Cherry-picking practices tend to ignore the findings and opinions of treating or examining physicians who had the opportunity of direct observation of the patient, and embrace opinions of nonexamining professionals who only review the paper records of others.

An insurer or its employees or contractors may not only unfairly discount the opinions of treating doctors, however. Any opinion supporting disability, even that of a consulting doctor paid by the insurer, could be ignored in favor of any other evidence not in support such as a vocational analysis that says a claimant could work despite overwhelming medical evidence to the contrary.

Seek Legal Advocacy

An experienced attorney representing a short- or long-term disability claimant whose claim has been denied or benefits terminated will know how to point out to a reviewing court the practice of cherry-picking. Courts have found this kind of analysis to be an abuse of discretion, a breach of fiduciary duty or an arbitrary or capricious insurance practice.

An Example

In one case from the U.S. Court of Appeals for the Sixth Circuit, cherry-picking is explained well. The court said in Metropolitan Life Ins. Co. v. Conger that it is an abuse of discretion to selectively review the evidence to find evidence to justify cutting off benefits.

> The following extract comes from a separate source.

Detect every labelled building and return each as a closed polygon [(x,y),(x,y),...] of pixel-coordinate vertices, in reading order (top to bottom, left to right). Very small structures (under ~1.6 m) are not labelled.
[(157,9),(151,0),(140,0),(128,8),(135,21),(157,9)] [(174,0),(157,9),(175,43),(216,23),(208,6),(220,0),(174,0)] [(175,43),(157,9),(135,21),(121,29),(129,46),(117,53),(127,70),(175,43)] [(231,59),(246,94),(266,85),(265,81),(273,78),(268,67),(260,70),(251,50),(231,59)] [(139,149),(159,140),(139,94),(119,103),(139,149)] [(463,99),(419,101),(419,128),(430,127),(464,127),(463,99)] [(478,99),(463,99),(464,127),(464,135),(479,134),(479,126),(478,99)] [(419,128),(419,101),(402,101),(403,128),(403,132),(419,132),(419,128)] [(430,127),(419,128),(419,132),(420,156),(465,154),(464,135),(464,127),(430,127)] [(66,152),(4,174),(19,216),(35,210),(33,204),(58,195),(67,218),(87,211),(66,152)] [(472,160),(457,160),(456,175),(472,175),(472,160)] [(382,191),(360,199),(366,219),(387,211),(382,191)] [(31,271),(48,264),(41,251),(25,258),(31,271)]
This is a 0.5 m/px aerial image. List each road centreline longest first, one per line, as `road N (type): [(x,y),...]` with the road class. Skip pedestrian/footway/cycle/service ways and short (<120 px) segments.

The court found that the insurance administrator had focused on “slivers of information that could be read to support a denial of coverage and ignored — without explanation — a wealth of evidence that directly contradicted its basis for denying coverage.” This process was not “deliberate or principled” and was “far from reasoned …” Further, the possibility of a contrary conclusion, despite “overwhelming evidence to the contrary” is not a sufficient basis to deny or terminate benefits.

There must be a reasonable — and reasoned — explanation for rejecting doctors’ conclusions supporting disability. Not doing so can amount to an abuse of insurer discretion.